Photo/Illutration An ambulance designed to carry a pregnant woman in Yugawara, Kanagawa Prefecture (Asahi Shimbun file photo)

A 39-year-old woman in Saitama Prefecture recalled her astonishment when she began experiencing what she feared were symptoms of the novel coronavirus in early August.

“Why now?” she thought to herself, as she was pregnant at the time.

The woman, who gave birth through an emergency Caesarean section after becoming infected with COVID-19, is urging authorities to quickly build a system to save the lives of mothers and babies.

Her call follows a shocking news report earlier this month that a woman with the coronavirus gave birth to a boy prematurely at home in Chiba Prefecture after no hospital bed could be found for her. The infant was confirmed dead when he was rushed to a hospital.

The woman in Saitama Prefecture was due to deliver her second child on Aug. 30. It is not clear how she contracted the virus.

But a child’s infection was confirmed at a nursery school that her 5-year-old daughter attends. Although the daughter tested negative in testing of other children at the school, the woman began having a cough and nasal stuffiness. The expectant mother still had her sense of taste, but not smell.

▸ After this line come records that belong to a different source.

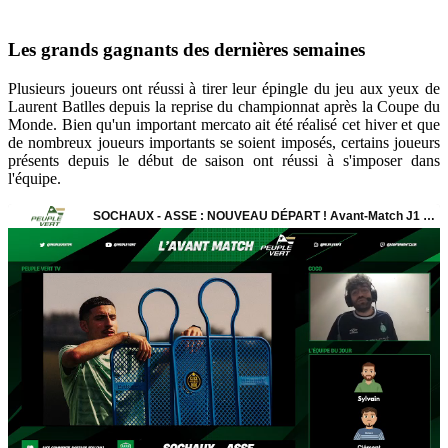
Les grands gagnants des dernières semaines
Plusieurs joueurs ont réussi à tirer leur épingle du jeu aux yeux de
Laurent Batlles depuis la reprise du championnat après la Coupe du
Monde. Bien qu'un important mercato ait été réalisé cet hiver et que
de nombreux joueurs importants se soient imposés, certains joueurs
présents depuis le début de saison ont réussi à s'imposer dans
l'équipe.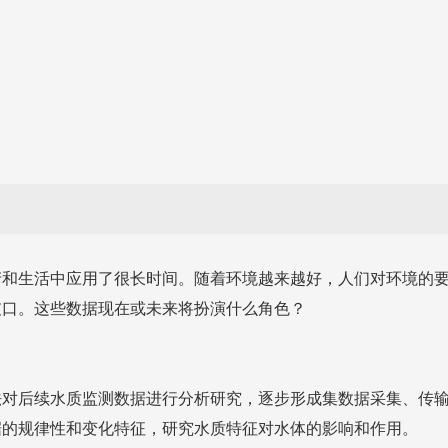
产和生活中应用了很长时间。随着环境越来越好，人们对环境的
破口。这些数据现在或未来将扮演什么角色？
法对后续水质监测数据进行分析研究，逐步形成集数据采集、传
据的规律性和变化特征，研究水质特征对水体的影响和作用。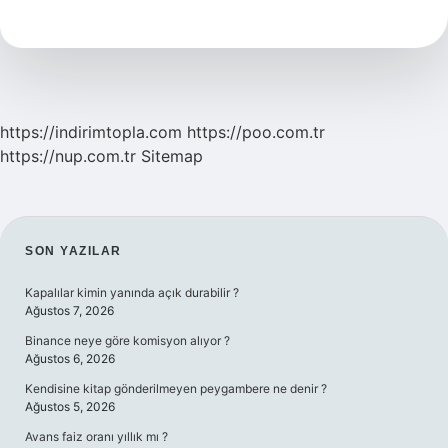
Ne
Demek
https://indirimtopla.com
https://poo.com.tr
https://nup.com.tr
Sitemap
SIDEBAR
SON YAZILAR
Kapalılar kimin yanında açık durabilir ?
Ağustos 7, 2026
Binance neye göre komisyon alıyor ?
Ağustos 6, 2026
Kendisine kitap gönderilmeyen peygambere ne denir ?
Ağustos 5, 2026
Avans faiz oranı yıllık mı ?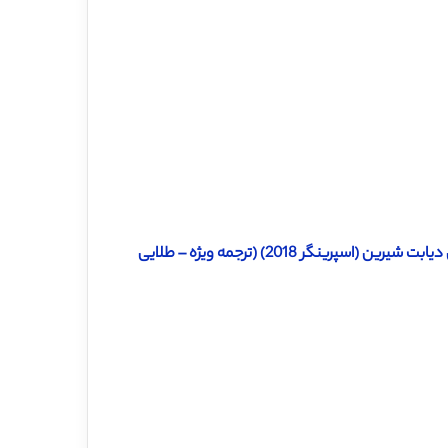
گر 2018) (ترجمه ویژه – طلایی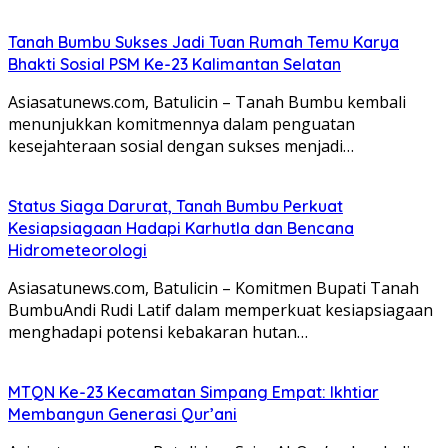
Tanah Bumbu Sukses Jadi Tuan Rumah Temu Karya
Bhakti Sosial PSM Ke-23 Kalimantan Selatan
Asiasatunews.com, Batulicin – Tanah Bumbu kembali
menunjukkan komitmennya dalam penguatan
kesejahteraan sosial dengan sukses menjadi…
Status Siaga Darurat, Tanah Bumbu Perkuat
Kesiapsiagaan Hadapi Karhutla dan Bencana
Hidrometeorologi
Asiasatunews.com, Batulicin – Komitmen Bupati Tanah
BumbuAndi Rudi Latif dalam memperkuat kesiapsiagaan
menghadapi potensi kebakaran hutan…
MTQN Ke-23 Kecamatan Simpang Empat: Ikhtiar
Membangun Generasi Qur’ani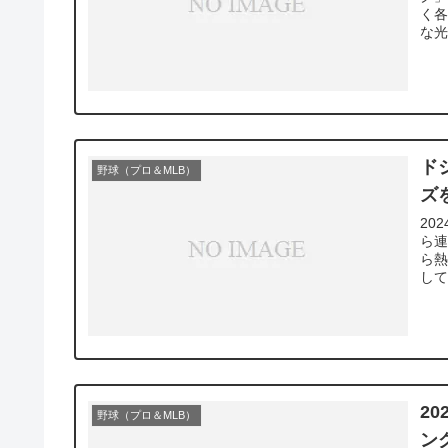
く
な光
ド
野球（プロ＆MLB）
ズ
20
ら連
ら
して
2
野球（プロ＆MLB）
ン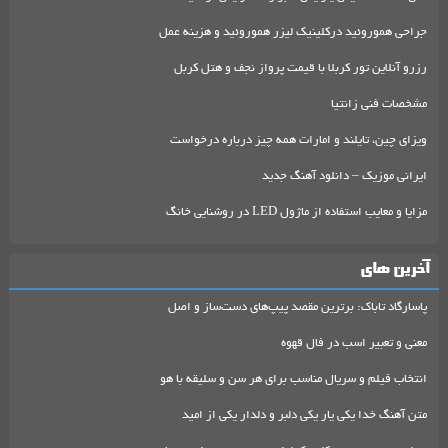
جراحی هموروئید درکلینیک لیزر هموروئید و هزینه عمل
رزرو آنلاین تور کربلا با قیمت پرواز نجف و هتل کربل
مشخصات فنی زانتیا
ویزای چین، تایلند و امارات همه چیز درباره درخواست
ایرانی موزیک – دانلود آهنگ جدید
مزایا و معایب استفاده از ماژول LED در روشنایی خانگ
آخرین های
پاسارگاد تاباک: برترین مقصد پیپ‌های دست‌ساز و اصل
معنی و تعبیر اسب در فال قهوه
انتخاب فیلم و سریال مناسب برای هر سن و سلیقه با هو
متن آهنگ خدا یکی یار یکی دلبر و دلدار یکی از امید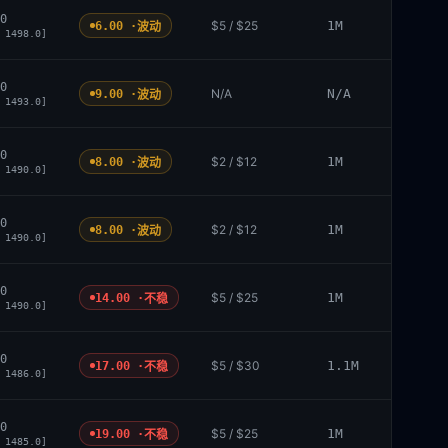
0
$5 / $25
1M
6.00 ·
波动
 1498.0]
0
N/A
N/A
9.00 ·
波动
 1493.0]
0
$2 / $12
1M
8.00 ·
波动
 1490.0]
0
$2 / $12
1M
8.00 ·
波动
 1490.0]
0
$5 / $25
1M
14.00 ·
不稳
 1490.0]
0
$5 / $30
1.1M
17.00 ·
不稳
 1486.0]
0
$5 / $25
1M
19.00 ·
不稳
 1485.0]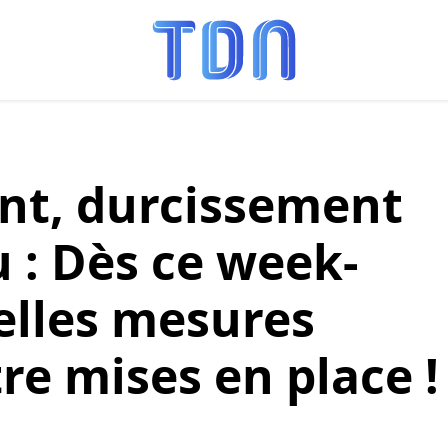
nt, durcissement
 : Dès ce week-
elles mesures
re mises en place !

She swiftly got tested for the coronavirus at a hospital and her infection was confirmed on Aug. 13.

Her doctor told her that she had pneumonia. However, a public health center, which is tasked to sort out which patients should be hospitalized, told her that no hospital bed was available for her. The Tokyo metropolitan area was hit by its worst wave of infections this summer.

She works from home and rarely goes out as a precaution against COVID-19.

A worker with the public health center told her that she might have gotten the virus when she talked with the mother of the infected child for five minutes or so while wearing a mask.

At her home, she quarantined in a room, staying away from her husband and the daughter. The woman did not have a fever, but she suffered from terrible coughing.

With no hospital bed available for her, she became extremely anxious. The health of many COVID-19 patients rapidly deteriorates, even though their initial symptoms were deemed mild or moderate.

The public health center finally found a hospital that admitted her on the night of Aug. 14.

The woman was diagnosed with pneumonia during an examination at the hospital the following day.

That evening, she decided to have an emergency C-section as a doctor said pregnant women with COVID-19 tend to develop serious symptoms.

She gave birth to a boy who looked slightly smaller than other newborns, but he looked fine. The boy was taken to a room for newborns right after his birth to avoid getting the virus.

The woman was reunited with her baby right before she was released from the hospital on Aug. 28.

She said she learned about the report on the woman with COVID-19 in Chiba Prefecture when she was hospitalized.

“I was terrified and pained when I thought it could have happened to me,” she said. “Why is the health care system still not equipped to save lives despite nearly two years after the pandemic began?”

The woman said she is hoping more people get vaccinated against COVID-19. She hoped to get inoculated soon after becoming pregnant.

But a municipality where she lives did not accept appointments for the vaccinations of residents in their 30s. It prioritized inoculations of health care workers and people 65 or older.

There was no priority program for pregnant women to get vaccinated through the local government.

“If more people receive shots to reduce the risks to pregnant women, it will help us contain the virus,” she said.

She said she will raise her son with gratitude to so many people, including workers at the public health center and her hospital.